What a managed AWS review looks like
At Wolfgang, we do monthly AWS cost reviews as part of our managed services retainer. Here's what that actually involves:
We spend one to two hours each month going through your account. We pull utilization data, check for unused resources, review your Reserved Instance coverage, and look at data transfer patterns. We run the numbers on right-sizing opportunities and flag anything that looks off.
We set up automated alerts so nothing sneaks past between reviews. And we give you a clear summary of what we found, what we recommend, and how much it'll save.
It's not glamorous work. But I've seen it save clients anywhere from $500 to $5,000 a month depending on their AWS footprint. Over a year, that's real money.
Start saving
If you haven't reviewed your AWS costs in the last 90 days, you're almost certainly overpaying. The good news is that most of the fixes are straightforward — they just require someone to actually sit down and do the work.
We do monthly AWS reviews as part of our managed services retainer. It's one of those things that pays for itself almost immediately.
Want to talk about your AWS setup? Reach out and we'll take a look. No pressure, just an honest assessment of where you stand and where you can save.
Frequently Asked Questions
- How much can I save by optimizing my AWS bill?
- It varies depending on your current setup, but most businesses we work with see 20-40% savings after an initial optimization. The biggest wins usually come from right-sizing over-provisioned EC2 instances and switching from on-demand to Reserved Instances or Savings Plans. For a business spending $5,000-10,000/month on AWS, that can mean $1,500-4,000/month in savings.
- What is AWS right-sizing?
- Right-sizing means matching your EC2 instance types and sizes to the actual demands of your workloads. If you're running a t3.xlarge instance but your CPU utilization averages 10%, you could downsize to a t3.medium and save 75% on that instance with no performance impact. AWS provides tools like Compute Optimizer and CloudWatch that show you exactly how much capacity you're actually using versus what you're paying for.

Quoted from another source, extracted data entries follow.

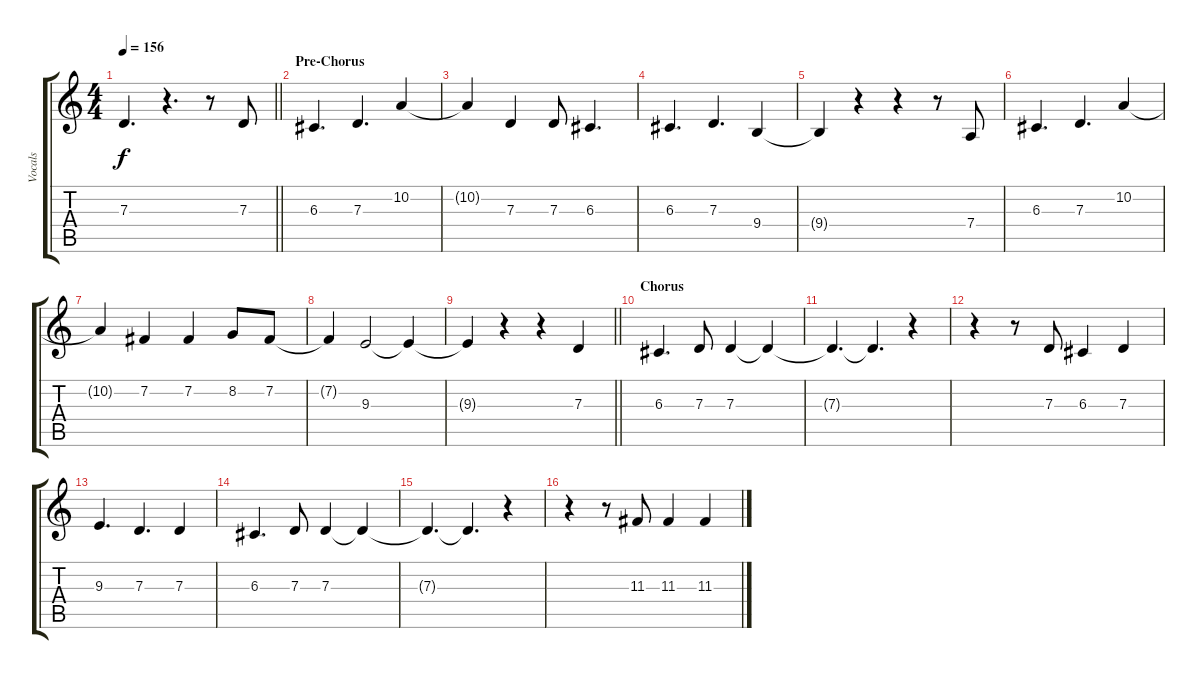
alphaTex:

\track ("Vocals" "Vocals") {instrument altosax}
\staff {score tabs}
\tuning (E4 B3 G3 D3 A2 E2) {hide}
\ts (4 4)
\tempo 156
\clef g2
\barLineRight lightlight
\ks c
7.3{t}.4{d dy f} r.4{d} r.8 7.3.8 |
\section ("" "Pre-Chorus")
6.3.4{d} 7.3.4{d} 10.2.4 |
10.2{t}.4 7.3.4 7.3.8 6.3.4{d} |
6.3.4{d} 7.3.4{d} 9.4.4 |
9.4{t}.4 r.4 r.4 r.8 7.4.8 |
6.3.4{d} 7.3.4{d} 10.2.4 |
10.2{t}.4 7.2.4 7.2.4 8.2.8 7.2.8 |
7.2{t}.4 9.3.2 9.3{t}.4 |
\barLineRight lightlight
9.3{t}.4 r.4 r.4 7.3.4 |
\section ("" "Chorus")
6.3.4{d} 7.3.8 7.3.4 7.3{t}.4 |
7.3{t}.4{d} 7.3{t}.4{d} r.4 |
r.4 r.8 7.3.8 6.3.4 7.3.4 |
9.3.4{d} 7.3.4{d} 7.3.4 |
6.3.4{d} 7.3.8 7.3.4 7.3{t}.4 |
7.3{t}.4{d} 7.3{t}.4{d} r.4 |
r.4 r.8 11.3.8 11.3.4 11.3.4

- Do I need a dedicated DevOps engineer to manage AWS costs?
- Not necessarily. A dedicated DevOps engineer is great if your AWS footprint is large and complex, but for most small and mid-sized businesses, a managed services provider can handle cost optimization as part of a broader retainer. Monthly reviews, automated alerts, and periodic right-sizing don't require a full-time hire — they require someone competent who's paying attention on a regular schedule.
- How often should I review my AWS costs?

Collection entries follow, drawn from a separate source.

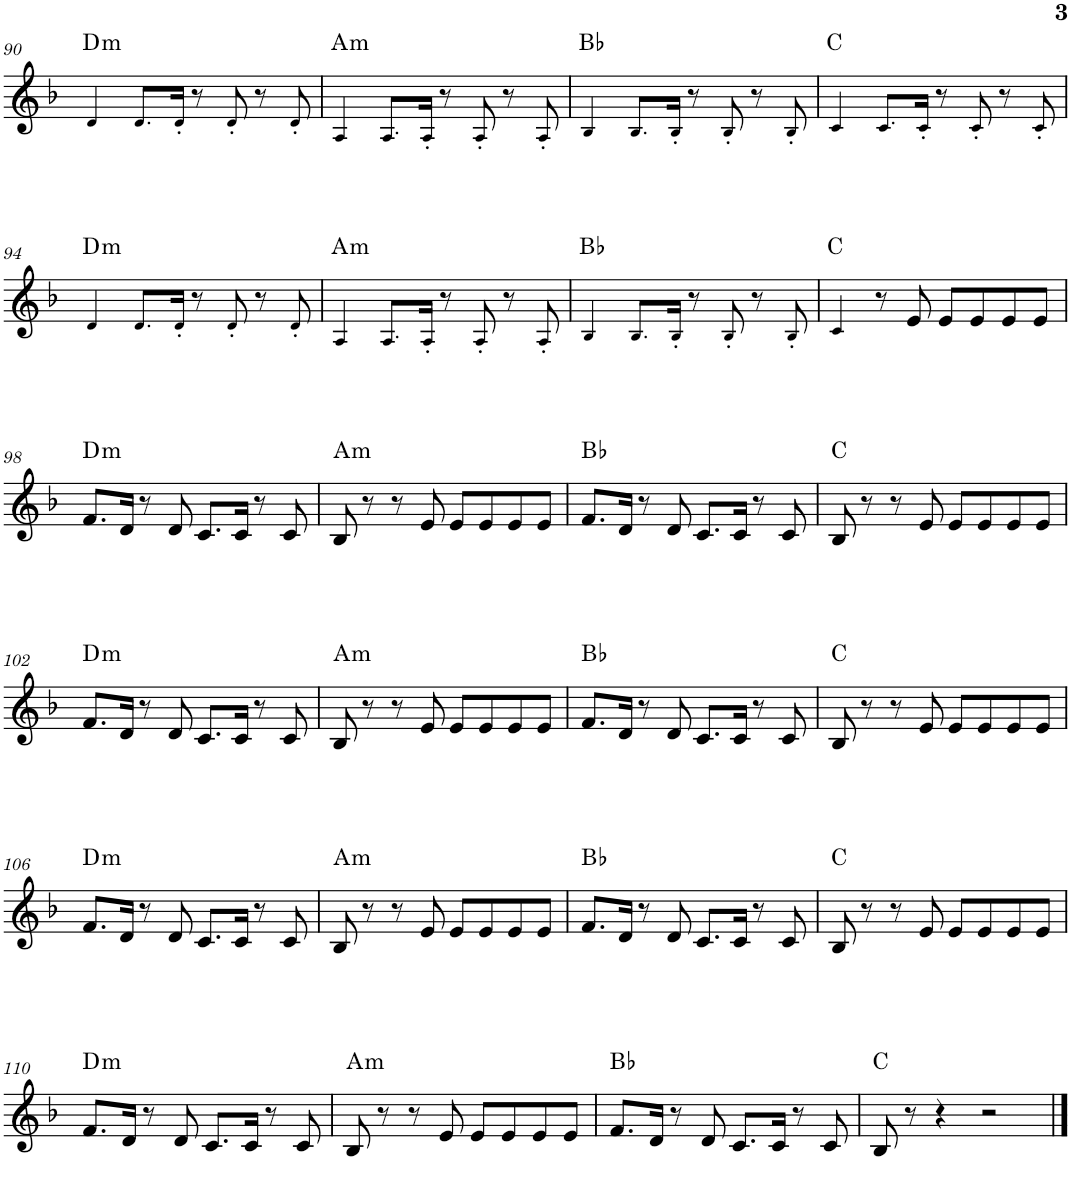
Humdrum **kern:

**kern	**harte
*part1	*part1
*staff1	*
*I"Piano	*
*I'Pno.	*
!!LO:PB:g=z
*clefG2	*
*k[b-]	*
*M4/4	*
=90	=90
!	!LO:H:kt=m
4d!/	D:min
8.d!/L	.
16d'!/Jk	.
8r	.
8d'!/	.
8r	.
8d'!/	.
=91	=91
!	!LO:H:kt=m
4A!/	A:min
8.A!/L	.
16A'!/Jk	.
8r	.
8A'!/	.
8r	.
8A'!/	.
=92	=92
4B-!/	Bb:maj
8.B-!/L	.
16B-'!/Jk	.
8r	.
8B-'!/	.
8r	.
8B-'!/	.
=93	=93
4c!/	C:maj
8.c!/L	.
16c'!/Jk	.
8r	.
8c'!/	.
8r	.
8c'!/	.
!!LO:LB:g=z
=94	=94
!	!LO:H:kt=m
4d!/	D:min
8.d!/L	.
16d'!/Jk	.
8r	.
8d'!/	.
8r	.
8d'!/	.
=95	=95
!	!LO:H:kt=m
4A!/	A:min
8.A!/L	.
16A'!/Jk	.
8r	.
8A'!/	.
8r	.
8A'!/	.
=96	=96
4B-!/	Bb:maj
8.B-!/L	.
16B-'!/Jk	.
8r	.
8B-'!/	.
8r	.
8B-'!/	.
=97	=97
4c!/	C:maj
8r	.
8e/	.
8e/L	.
8e/	.
8e/	.
8e/J	.
!!LO:LB:g=z
=98	=98
!	!LO:H:kt=m
8.f/L	D:min
16d/Jk	.
8r	.
8d/	.
8.c/L	.
16c/Jk	.
8r	.
8c/	.
=99	=99
!	!LO:H:kt=m
8B-/	A:min
8r	.
8r	.
8e/	.
8e/L	.
8e/	.
8e/	.
8e/J	.
=100	=100
8.f/L	Bb:maj
16d/Jk	.
8r	.
8d/	.
8.c/L	.
16c/Jk	.
8r	.
8c/	.
=101	=101
8B-/	C:maj
8r	.
8r	.
8e/	.
8e/L	.
8e/	.
8e/	.
8e/J	.
!!LO:LB:g=z
=102	=102
!	!LO:H:kt=m
8.f/L	D:min
16d/Jk	.
8r	.
8d/	.
8.c/L	.
16c/Jk	.
8r	.
8c/	.
=103	=103
!	!LO:H:kt=m
8B-/	A:min
8r	.
8r	.
8e/	.
8e/L	.
8e/	.
8e/	.
8e/J	.
=104	=104
8.f/L	Bb:maj
16d/Jk	.
8r	.
8d/	.
8.c/L	.
16c/Jk	.
8r	.
8c/	.
=105	=105
8B-/	C:maj
8r	.
8r	.
8e/	.
8e/L	.
8e/	.
8e/	.
8e/J	.
!!LO:LB:g=z
=106	=106
!	!LO:H:kt=m
8.f/L	D:min
16d/Jk	.
8r	.
8d/	.
8.c/L	.
16c/Jk	.
8r	.
8c/	.
=107	=107
!	!LO:H:kt=m
8B-/	A:min
8r	.
8r	.
8e/	.
8e/L	.
8e/	.
8e/	.
8e/J	.
=108	=108
8.f/L	Bb:maj
16d/Jk	.
8r	.
8d/	.
8.c/L	.
16c/Jk	.
8r	.
8c/	.
=109	=109
8B-/	C:maj
8r	.
8r	.
8e/	.
8e/L	.
8e/	.
8e/	.
8e/J	.
!!LO:LB:g=z
=110	=110
!	!LO:H:kt=m
8.f/L	D:min
16d/Jk	.
8r	.
8d/	.
8.c/L	.
16c/Jk	.
8r	.
8c/	.
=111	=111
!	!LO:H:kt=m
8B-/	A:min
8r	.
8r	.
8e/	.
8e/L	.
8e/	.
8e/	.
8e/J	.
=112	=112
8.f/L	Bb:maj
16d/Jk	.
8r	.
8d/	.
8.c/L	.
16c/Jk	.
8r	.
8c/	.
=113	=113
8B-/	C:maj
8r	.
4r	.
2r	.
==	==
*-	*-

- At minimum, monthly. Workloads change, new resources get spun up, old ones get forgotten. A monthly review catches waste before it compounds. You should also set up billing alerts and anomaly detection so you're notified immediately if something unusual happens between reviews. Quarterly deep dives — looking at Reserved Instance coverage, architecture decisions, and long-term trends — are also valuable.